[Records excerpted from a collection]
+===+
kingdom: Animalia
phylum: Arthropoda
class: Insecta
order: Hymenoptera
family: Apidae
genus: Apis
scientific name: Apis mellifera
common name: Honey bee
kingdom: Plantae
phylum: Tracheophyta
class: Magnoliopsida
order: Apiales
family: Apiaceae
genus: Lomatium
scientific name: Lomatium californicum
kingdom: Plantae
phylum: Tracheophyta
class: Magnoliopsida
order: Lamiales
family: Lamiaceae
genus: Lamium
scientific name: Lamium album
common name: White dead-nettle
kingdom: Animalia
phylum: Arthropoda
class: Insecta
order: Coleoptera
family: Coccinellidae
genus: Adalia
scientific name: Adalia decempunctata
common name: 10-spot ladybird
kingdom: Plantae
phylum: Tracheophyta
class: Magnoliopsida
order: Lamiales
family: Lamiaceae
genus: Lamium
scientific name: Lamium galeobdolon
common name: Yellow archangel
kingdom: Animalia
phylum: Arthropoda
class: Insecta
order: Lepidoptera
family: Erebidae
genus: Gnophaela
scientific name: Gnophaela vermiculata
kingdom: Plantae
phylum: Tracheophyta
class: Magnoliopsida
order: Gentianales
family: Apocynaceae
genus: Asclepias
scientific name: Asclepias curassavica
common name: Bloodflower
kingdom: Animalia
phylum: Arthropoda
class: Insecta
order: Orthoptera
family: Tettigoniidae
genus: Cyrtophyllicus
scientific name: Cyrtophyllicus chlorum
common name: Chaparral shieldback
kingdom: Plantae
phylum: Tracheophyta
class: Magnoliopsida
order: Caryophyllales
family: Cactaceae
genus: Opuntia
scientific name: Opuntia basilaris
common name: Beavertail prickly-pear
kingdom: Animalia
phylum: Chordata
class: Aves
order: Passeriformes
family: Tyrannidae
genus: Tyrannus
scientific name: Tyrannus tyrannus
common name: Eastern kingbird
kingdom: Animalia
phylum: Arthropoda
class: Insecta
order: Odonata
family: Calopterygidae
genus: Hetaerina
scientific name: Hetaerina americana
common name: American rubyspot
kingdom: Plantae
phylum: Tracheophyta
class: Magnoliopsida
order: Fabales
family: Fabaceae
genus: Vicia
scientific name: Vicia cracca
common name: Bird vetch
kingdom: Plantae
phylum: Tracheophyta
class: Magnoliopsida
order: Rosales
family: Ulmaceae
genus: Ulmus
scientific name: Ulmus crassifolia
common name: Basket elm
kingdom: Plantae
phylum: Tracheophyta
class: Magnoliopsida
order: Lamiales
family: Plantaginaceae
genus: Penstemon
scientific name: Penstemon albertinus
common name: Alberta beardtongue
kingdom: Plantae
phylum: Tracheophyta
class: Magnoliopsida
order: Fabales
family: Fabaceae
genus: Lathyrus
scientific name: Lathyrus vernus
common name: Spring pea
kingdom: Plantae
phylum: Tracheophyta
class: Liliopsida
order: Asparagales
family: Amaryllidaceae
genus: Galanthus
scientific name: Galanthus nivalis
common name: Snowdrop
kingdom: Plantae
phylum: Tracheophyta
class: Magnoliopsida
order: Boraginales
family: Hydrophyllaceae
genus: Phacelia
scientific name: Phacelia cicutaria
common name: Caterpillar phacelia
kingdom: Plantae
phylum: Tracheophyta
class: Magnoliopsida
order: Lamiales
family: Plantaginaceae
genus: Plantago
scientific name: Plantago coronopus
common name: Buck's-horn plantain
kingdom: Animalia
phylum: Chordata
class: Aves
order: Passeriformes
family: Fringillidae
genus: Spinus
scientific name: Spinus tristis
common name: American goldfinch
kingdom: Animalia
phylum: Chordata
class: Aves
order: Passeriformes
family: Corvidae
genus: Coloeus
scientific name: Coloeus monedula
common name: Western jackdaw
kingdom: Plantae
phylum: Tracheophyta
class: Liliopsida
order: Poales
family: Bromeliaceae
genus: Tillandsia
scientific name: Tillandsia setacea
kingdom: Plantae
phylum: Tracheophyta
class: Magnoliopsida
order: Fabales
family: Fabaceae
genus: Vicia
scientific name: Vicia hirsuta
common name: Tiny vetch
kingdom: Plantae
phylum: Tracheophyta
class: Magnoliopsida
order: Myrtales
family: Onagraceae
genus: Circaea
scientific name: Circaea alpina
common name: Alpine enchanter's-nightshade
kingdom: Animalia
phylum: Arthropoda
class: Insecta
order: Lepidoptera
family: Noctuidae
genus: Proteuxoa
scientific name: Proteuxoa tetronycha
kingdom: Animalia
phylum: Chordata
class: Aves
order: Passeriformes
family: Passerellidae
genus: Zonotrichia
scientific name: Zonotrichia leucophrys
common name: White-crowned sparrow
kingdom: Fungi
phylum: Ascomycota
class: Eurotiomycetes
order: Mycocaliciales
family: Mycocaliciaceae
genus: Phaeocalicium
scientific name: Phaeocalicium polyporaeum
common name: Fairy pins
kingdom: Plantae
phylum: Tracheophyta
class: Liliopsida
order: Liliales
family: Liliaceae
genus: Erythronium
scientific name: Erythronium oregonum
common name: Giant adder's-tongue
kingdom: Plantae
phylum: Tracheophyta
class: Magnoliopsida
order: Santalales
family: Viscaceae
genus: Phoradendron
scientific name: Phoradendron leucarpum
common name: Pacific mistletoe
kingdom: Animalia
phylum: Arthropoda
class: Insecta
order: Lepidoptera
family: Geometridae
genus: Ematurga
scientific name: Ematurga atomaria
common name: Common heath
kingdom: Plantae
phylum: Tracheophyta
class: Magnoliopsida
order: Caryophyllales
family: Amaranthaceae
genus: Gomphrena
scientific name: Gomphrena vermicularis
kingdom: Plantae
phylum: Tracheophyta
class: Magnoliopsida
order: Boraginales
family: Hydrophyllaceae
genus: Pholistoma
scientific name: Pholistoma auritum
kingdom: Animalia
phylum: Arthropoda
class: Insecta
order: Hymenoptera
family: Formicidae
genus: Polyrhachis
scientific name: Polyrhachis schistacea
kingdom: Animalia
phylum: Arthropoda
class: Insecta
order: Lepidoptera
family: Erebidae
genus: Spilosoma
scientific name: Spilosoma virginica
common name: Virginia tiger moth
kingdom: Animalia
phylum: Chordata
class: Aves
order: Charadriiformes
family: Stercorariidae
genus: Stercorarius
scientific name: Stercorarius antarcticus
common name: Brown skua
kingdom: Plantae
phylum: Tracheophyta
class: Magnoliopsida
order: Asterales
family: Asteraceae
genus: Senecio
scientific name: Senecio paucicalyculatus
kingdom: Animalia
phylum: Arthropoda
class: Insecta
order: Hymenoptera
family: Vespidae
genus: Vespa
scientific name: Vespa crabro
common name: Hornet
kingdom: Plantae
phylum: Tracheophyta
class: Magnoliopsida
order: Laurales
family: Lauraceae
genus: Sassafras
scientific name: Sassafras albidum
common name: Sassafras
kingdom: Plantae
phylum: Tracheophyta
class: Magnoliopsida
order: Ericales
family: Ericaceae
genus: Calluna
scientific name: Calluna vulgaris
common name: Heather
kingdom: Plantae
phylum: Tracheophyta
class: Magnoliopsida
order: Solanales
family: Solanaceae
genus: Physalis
+===+
### Short problem
Rewrite every line of the material above as a numbered list, omitting any blank lines.

### Exercise answer
1. kingdom: Animalia
2. phylum: Arthropoda
3. class: Insecta
4. order: Hymenoptera
5. family: Apidae
6. genus: Apis
7. scientific name: Apis mellifera
8. common name: Honey bee
9. kingdom: Plantae
10. phylum: Tracheophyta
11. class: Magnoliopsida
12. order: Apiales
13. family: Apiaceae
14. genus: Lomatium
15. scientific name: Lomatium californicum
16. kingdom: Plantae
17. phylum: Tracheophyta
18. class: Magnoliopsida
19. order: Lamiales
20. family: Lamiaceae
21. genus: Lamium
22. scientific name: Lamium album
23. common name: White dead-nettle
24. kingdom: Animalia
25. phylum: Arthropoda
26. class: Insecta
27. order: Coleoptera
28. family: Coccinellidae
29. genus: Adalia
30. scientific name: Adalia decempunctata
31. common name: 10-spot ladybird
32. kingdom: Plantae
33. phylum: Tracheophyta
34. class: Magnoliopsida
35. order: Lamiales
36. family: Lamiaceae
37. genus: Lamium
38. scientific name: Lamium galeobdolon
39. common name: Yellow archangel
40. kingdom: Animalia
41. phylum: Arthropoda
42. class: Insecta
43. order: Lepidoptera
44. family: Erebidae
45. genus: Gnophaela
46. scientific name: Gnophaela vermiculata
47. kingdom: Plantae
48. phylum: Tracheophyta
49. class: Magnoliopsida
50. order: Gentianales
51. family: Apocynaceae
52. genus: Asclepias
53. scientific name: Asclepias curassavica
54. common name: Bloodflower
55. kingdom: Animalia
56. phylum: Arthropoda
57. class: Insecta
58. order: Orthoptera
59. family: Tettigoniidae
60. genus: Cyrtophyllicus
61. scientific name: Cyrtophyllicus chlorum
62. common name: Chaparral shieldback
63. kingdom: Plantae
64. phylum: Tracheophyta
65. class: Magnoliopsida
66. order: Caryophyllales
67. family: Cactaceae
68. genus: Opuntia
69. scientific name: Opuntia basilaris
70. common name: Beavertail prickly-pear
71. kingdom: Animalia
72. phylum: Chordata
73. class: Aves
74. order: Passeriformes
75. family: Tyrannidae
76. genus: Tyrannus
77. scientific name: Tyrannus tyrannus
78. common name: Eastern kingbird
79. kingdom: Animalia
80. phylum: Arthropoda
81. class: Insecta
82. order: Odonata
83. family: Calopterygidae
84. genus: Hetaerina
85. scientific name: Hetaerina americana
86. common name: American rubyspot
87. kingdom: Plantae
88. phylum: Tracheophyta
89. class: Magnoliopsida
90. order: Fabales
91. family: Fabaceae
92. genus: Vicia
93. scientific name: Vicia cracca
94. common name: Bird vetch
95. kingdom: Plantae
96. phylum: Tracheophyta
97. class: Magnoliopsida
98. order: Rosales
99. family: Ulmaceae
100. genus: Ulmus
101. scientific name: Ulmus crassifolia
102. common name: Basket elm
103. kingdom: Plantae
104. phylum: Tracheophyta
105. class: Magnoliopsida
106. order: Lamiales
107. family: Plantaginaceae
108. genus: Penstemon
109. scientific name: Penstemon albertinus
110. common name: Alberta beardtongue
111. kingdom: Plantae
112. phylum: Tracheophyta
113. class: Magnoliopsida
114. order: Fabales
115. family: Fabaceae
116. genus: Lathyrus
117. scientific name: Lathyrus vernus
118. common name: Spring pea
119. kingdom: Plantae
120. phylum: Tracheophyta
121. class: Liliopsida
122. order: Asparagales
123. family: Amaryllidaceae
124. genus: Galanthus
125. scientific name: Galanthus nivalis
126. common name: Snowdrop
127. kingdom: Plantae
128. phylum: Tracheophyta
129. class: Magnoliopsida
130. order: Boraginales
131. family: Hydrophyllaceae
132. genus: Phacelia
133. scientific name: Phacelia cicutaria
134. common name: Caterpillar phacelia
135. kingdom: Plantae
136. phylum: Tracheophyta
137. class: Magnoliopsida
138. order: Lamiales
139. family: Plantaginaceae
140. genus: Plantago
141. scientific name: Plantago coronopus
142. common name: Buck's-horn plantain
143. kingdom: Animalia
144. phylum: Chordata
145. class: Aves
146. order: Passeriformes
147. family: Fringillidae
148. genus: Spinus
149. scientific name: Spinus tristis
150. common name: American goldfinch
151. kingdom: Animalia
152. phylum: Chordata
153. class: Aves
154. order: Passeriformes
155. family: Corvidae
156. genus: Coloeus
157. scientific name: Coloeus monedula
158. common name: Western jackdaw
159. kingdom: Plantae
160. phylum: Tracheophyta
161. class: Liliopsida
162. order: Poales
163. family: Bromeliaceae
164. genus: Tillandsia
165. scientific name: Tillandsia setacea
166. kingdom: Plantae
167. phylum: Tracheophyta
168. class: Magnoliopsida
169. order: Fabales
170. family: Fabaceae
171. genus: Vicia
172. scientific name: Vicia hirsuta
173. common name: Tiny vetch
174. kingdom: Plantae
175. phylum: Tracheophyta
176. class: Magnoliopsida
177. order: Myrtales
178. family: Onagraceae
179. genus: Circaea
180. scientific name: Circaea alpina
181. common name: Alpine enchanter's-nightshade
182. kingdom: Animalia
183. phylum: Arthropoda
184. class: Insecta
185. order: Lepidoptera
186. family: Noctuidae
187. genus: Proteuxoa
188. scientific name: Proteuxoa tetronycha
189. kingdom: Animalia
190. phylum: Chordata
191. class: Aves
192. order: Passeriformes
193. family: Passerellidae
194. genus: Zonotrichia
195. scientific name: Zonotrichia leucophrys
196. common name: White-crowned sparrow
197. kingdom: Fungi
198. phylum: Ascomycota
199. class: Eurotiomycetes
200. order: Mycocaliciales
201. family: Mycocaliciaceae
202. genus: Phaeocalicium
203. scientific name: Phaeocalicium polyporaeum
204. common name: Fairy pins
205. kingdom: Plantae
206. phylum: Tracheophyta
207. class: Liliopsida
208. order: Liliales
209. family: Liliaceae
210. genus: Erythronium
211. scientific name: Erythronium oregonum
212. common name: Giant adder's-tongue
213. kingdom: Plantae
214. phylum: Tracheophyta
215. class: Magnoliopsida
216. order: Santalales
217. family: Viscaceae
218. genus: Phoradendron
219. scientific name: Phoradendron leucarpum
220. common name: Pacific mistletoe
221. kingdom: Animalia
222. phylum: Arthropoda
223. class: Insecta
224. order: Lepidoptera
225. family: Geometridae
226. genus: Ematurga
227. scientific name: Ematurga atomaria
228. common name: Common heath
229. kingdom: Plantae
230. phylum: Tracheophyta
231. class: Magnoliopsida
232. order: Caryophyllales
233. family: Amaranthaceae
234. genus: Gomphrena
235. scientific name: Gomphrena vermicularis
236. kingdom: Plantae
237. phylum: Tracheophyta
238. class: Magnoliopsida
239. order: Boraginales
240. family: Hydrophyllaceae
241. genus: Pholistoma
242. scientific name: Pholistoma auritum
243. kingdom: Animalia
244. phylum: Arthropoda
245. class: Insecta
246. order: Hymenoptera
247. family: Formicidae
248. genus: Polyrhachis
249. scientific name: Polyrhachis schistacea
250. kingdom: Animalia
251. phylum: Arthropoda
252. class: Insecta
253. order: Lepidoptera
254. family: Erebidae
255. genus: Spilosoma
256. scientific name: Spilosoma virginica
257. common name: Virginia tiger moth
258. kingdom: Animalia
259. phylum: Chordata
260. class: Aves
261. order: Charadriiformes
262. family: Stercorariidae
263. genus: Stercorarius
264. scientific name: Stercorarius antarcticus
265. common name: Brown skua
266. kingdom: Plantae
267. phylum: Tracheophyta
268. class: Magnoliopsida
269. order: Asterales
270. family: Asteraceae
271. genus: Senecio
272. scientific name: Senecio paucicalyculatus
273. kingdom: Animalia
274. phylum: Arthropoda
275. class: Insecta
276. order: Hymenoptera
277. family: Vespidae
278. genus: Vespa
279. scientific name: Vespa crabro
280. common name: Hornet
281. kingdom: Plantae
282. phylum: Tracheophyta
283. class: Magnoliopsida
284. order: Laurales
285. family: Lauraceae
286. genus: Sassafras
287. scientific name: Sassafras albidum
288. common name: Sassafras
289. kingdom: Plantae
290. phylum: Tracheophyta
291. class: Magnoliopsida
292. order: Ericales
293. family: Ericaceae
294. genus: Calluna
295. scientific name: Calluna vulgaris
296. common name: Heather
297. kingdom: Plantae
298. phylum: Tracheophyta
299. class: Magnoliopsida
300. order: Solanales
301. family: Solanaceae
302. genus: Physalis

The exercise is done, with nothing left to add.